[Records supplied — start]

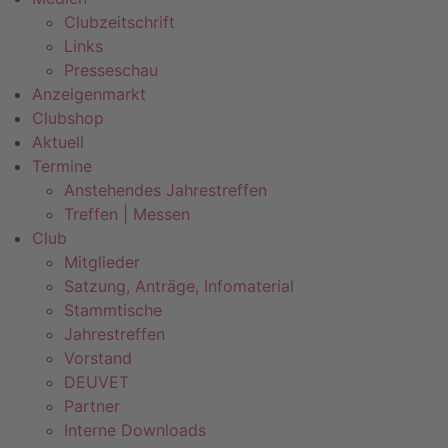
Clubzeitschrift
Links
Presseschau
Anzeigenmarkt
Clubshop
Aktuell
Termine
Anstehendes Jahrestreffen
Treffen | Messen
Club
Mitglieder
Satzung, Anträge, Infomaterial
Stammtische
Jahrestreffen
Vorstand
DEUVET
Partner
Interne Downloads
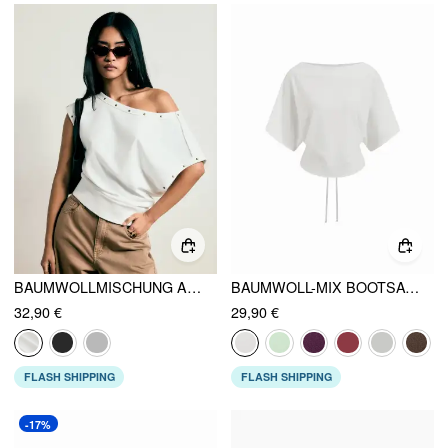
BAUMWOLLMISCHUNG ASYMMETRISCHER AUSSCHNITT OVERSIZE CROP TOP
BAUMWOLL-MIX BOOTSAUSCHNITT SCHWINGELÄRMEL KORDELZUG SHIRT
32,90 €
29,90 €
FLASH SHIPPING
FLASH SHIPPING
-17%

[Records supplied — finish]

Action item: Render every line of text from the items above as a JSON list of strings, one string per line, with blank lines left out. Don't include the pictures in the answer.

Exercise solution:
[
  "Clubzeitschrift",
  "Links",
  "Presseschau",
  "Anzeigenmarkt",
  "Clubshop",
  "Aktuell",
  "Termine",
  "Anstehendes Jahrestreffen",
  "Treffen | Messen",
  "Club",
  "Mitglieder",
  "Satzung, Anträge, Infomaterial",
  "Stammtische",
  "Jahrestreffen",
  "Vorstand",
  "DEUVET",
  "Partner",
  "Interne Downloads",
  "BAUMWOLLMISCHUNG ASYMMETRISCHER AUSSCHNITT OVERSIZE CROP TOP",
  "BAUMWOLL-MIX BOOTSAUSCHNITT SCHWINGELÄRMEL KORDELZUG SHIRT",
  "32,90 €",
  "29,90 €",
  "FLASH SHIPPING",
  "FLASH SHIPPING",
  "-17%"
]